General information
- Location: Monterrey Nuevo León, Mexico
- Coordinates: 25°41′01″N 100°17′17″W﻿ / ﻿25.68361°N 100.28806°W
- Operator: STC Metrorrey

Construction
- Accessible: Yes

History
- Opened: 25 April 1991; 35 years ago

Services
| Preceding station | Metrorrey |  |  | Following station |
| Félix U. Gómez toward Talleres |  | Line 1 |  | Y Griega toward Exposición |

Location

= Arena Monterrey metro station =

Monterrey metro station

The Arena Monterrey Station (Estación Arena Monterrey), formerly known as Parque Fundidora, is a station on Line 1 of the Monterrey Metro, Mexico. It is located in the intersection of Pablo A. de la Garza Avenue and Colon Avenue in the Pablo A. de la Garza neighborhood. The station was opened on 25 April 1991 as part of the inaugural section of Line 1, going from San Bernabé to Exposición.

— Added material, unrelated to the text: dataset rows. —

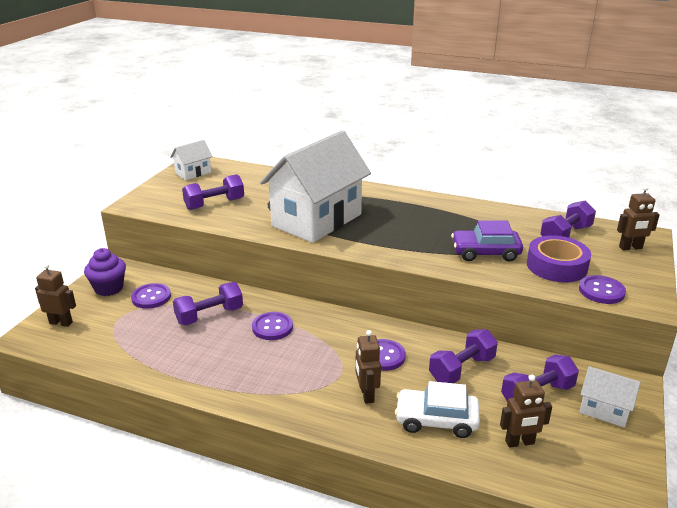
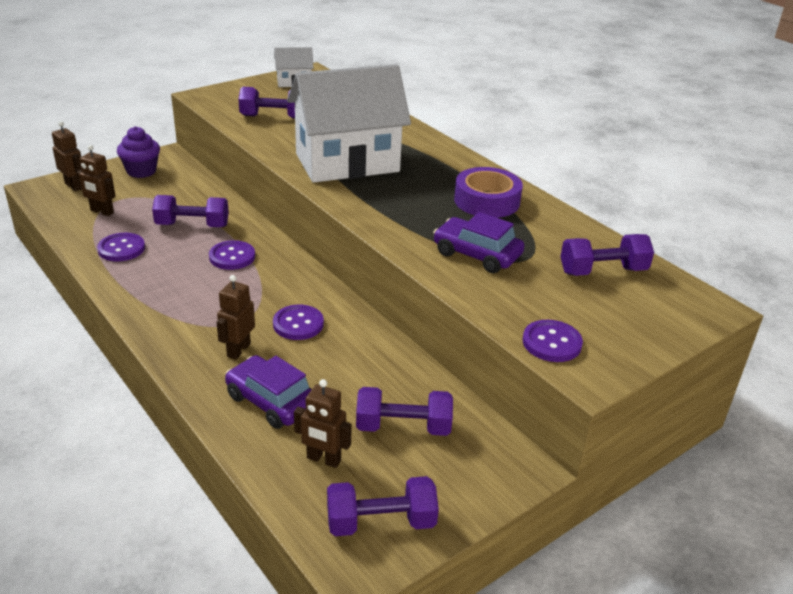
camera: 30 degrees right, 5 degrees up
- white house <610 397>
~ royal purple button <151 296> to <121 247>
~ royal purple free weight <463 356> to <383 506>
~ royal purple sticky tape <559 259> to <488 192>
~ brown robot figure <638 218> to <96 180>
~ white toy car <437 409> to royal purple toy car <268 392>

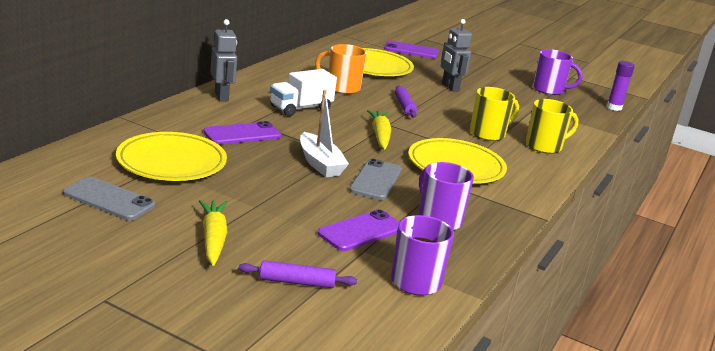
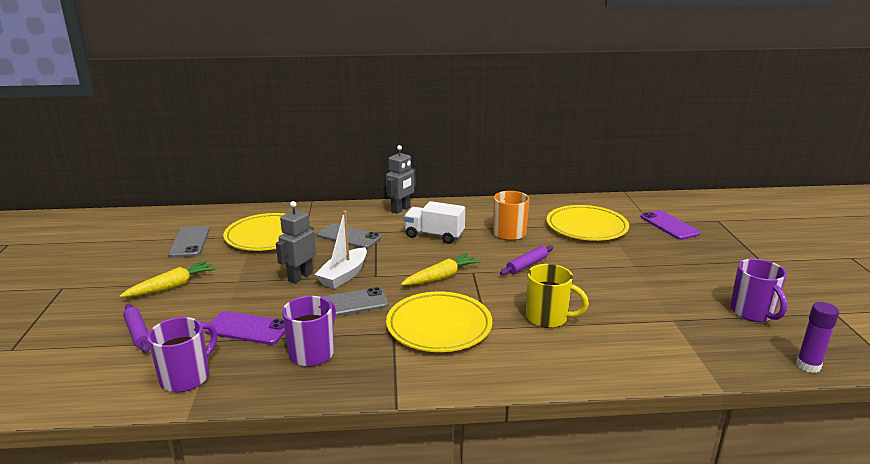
camera: 60 degrees right, 0 degrees up
- yellow coffee mug <552 126>
~ ash-grey robot figure <456 55> to <296 242>
~ royal purple smartphone <242 133> to ash-grey smartphone <349 236>

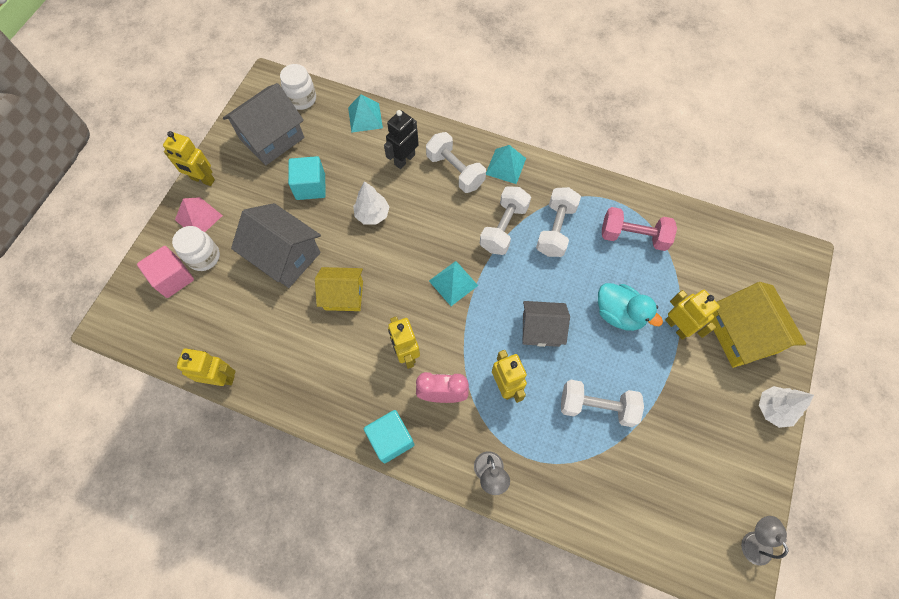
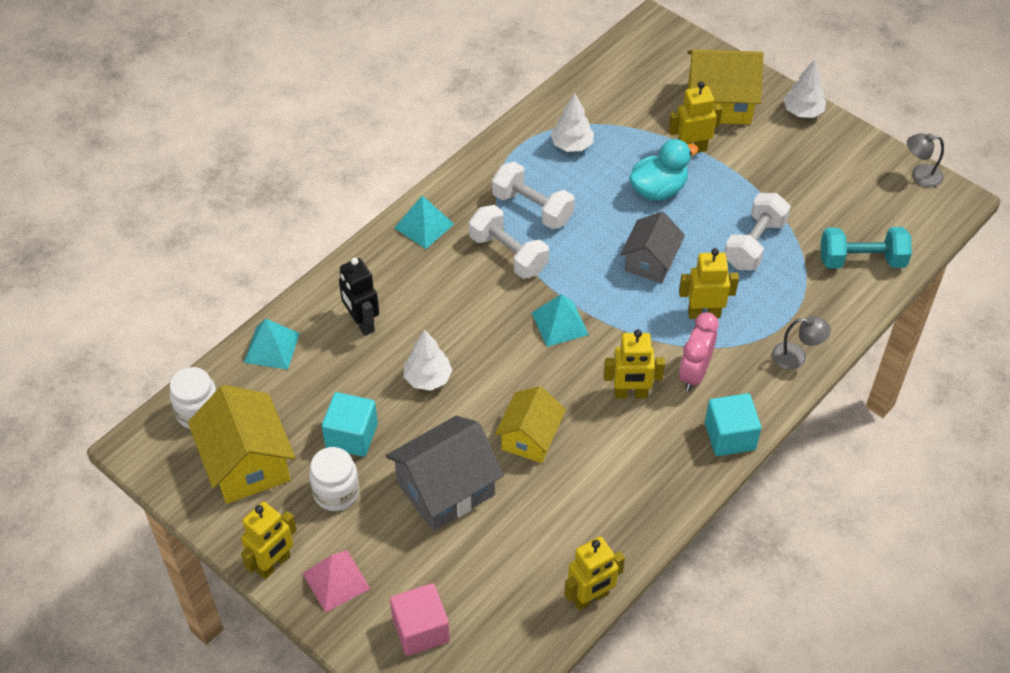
camera: 70 degrees left, 15 degrees down
- white free weight <456 162>
+ aqua free weight <866 248>
~ white jam jar <196 248> to <334 479>
~ rosy free weight <639 229> to white fir tree <572 122>
~ ash-grey house <263 124> to yellow house <241 444>
~ yellow robot figure <206 367> = <594 573> 150 degrees counterclockwise

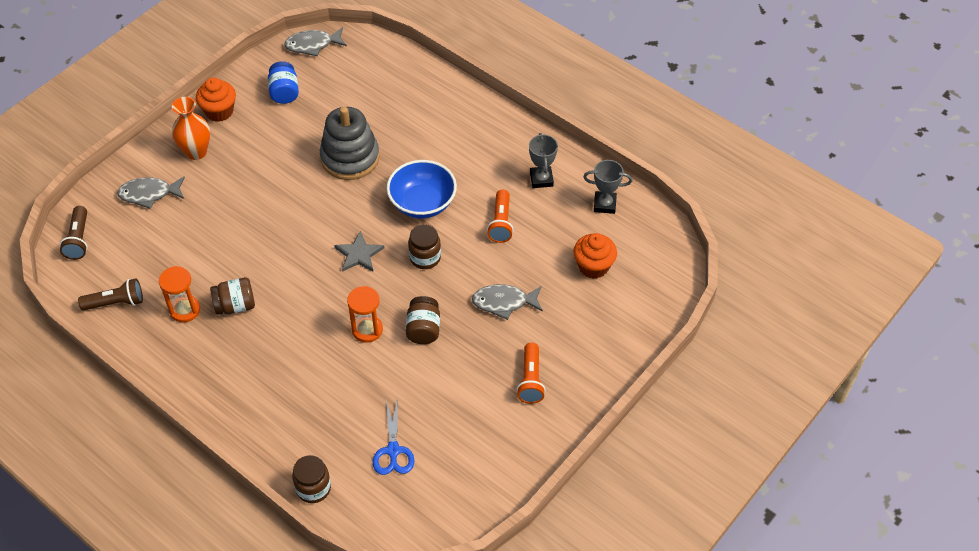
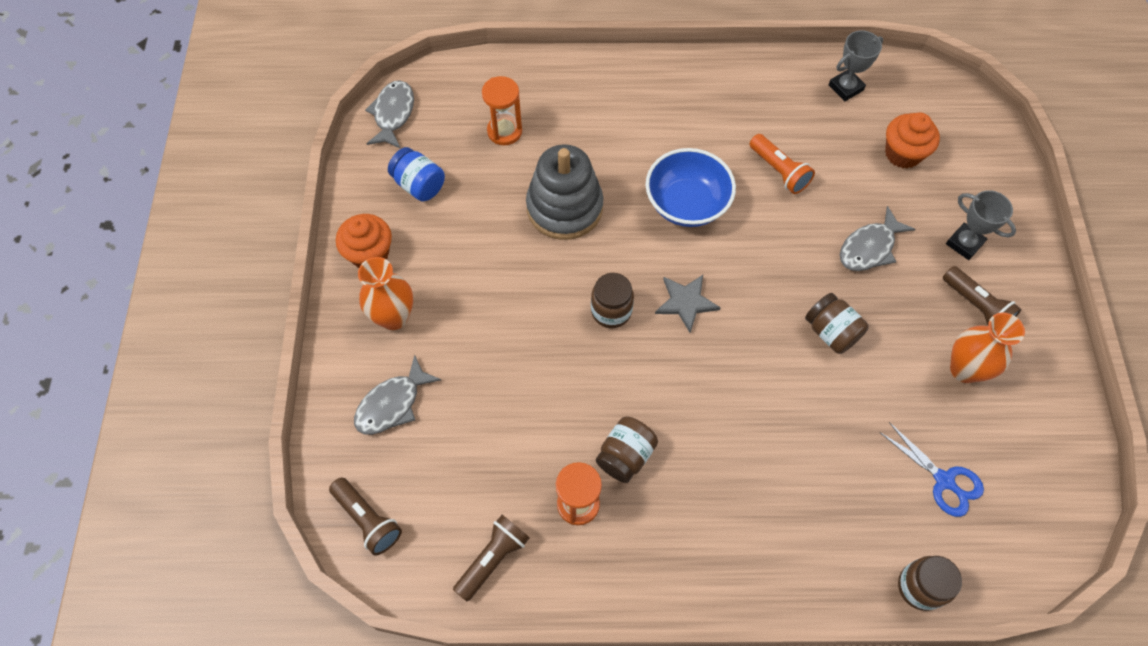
camera: 40 degrees left, 10 degrees up
+ orange flower vase <987 347>
~ orange hourglass <365 314> to <502 110>
~ brown jam jar <424 247> to <612 300>
~ ash-grey prize cup <543 160> to <981 225>
~ orange flashlight <530 373> to brown flashlight <982 295>
~ ash-grey fish <315 41> = <389 114> 150 degrees clockwise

This station serves the Pablo A. de la Garza and Acero neighborhoods (Colonias Pablo A. de la Garza y Acero), this station is important due to its proximity to the public Fundidora Park and the Monterrey Arena. It is accessible for people with disabilities.

This station was named for the nearby Fundidora Park (Parque Fundidora in Spanish), and its logo represented trees in a park. Now is named for the nearby Arena Monterrey.

On March 26th, 2026, the station was renamed as "Arena Monterrey", since "Parque Fundidora" will become a station to Line 6.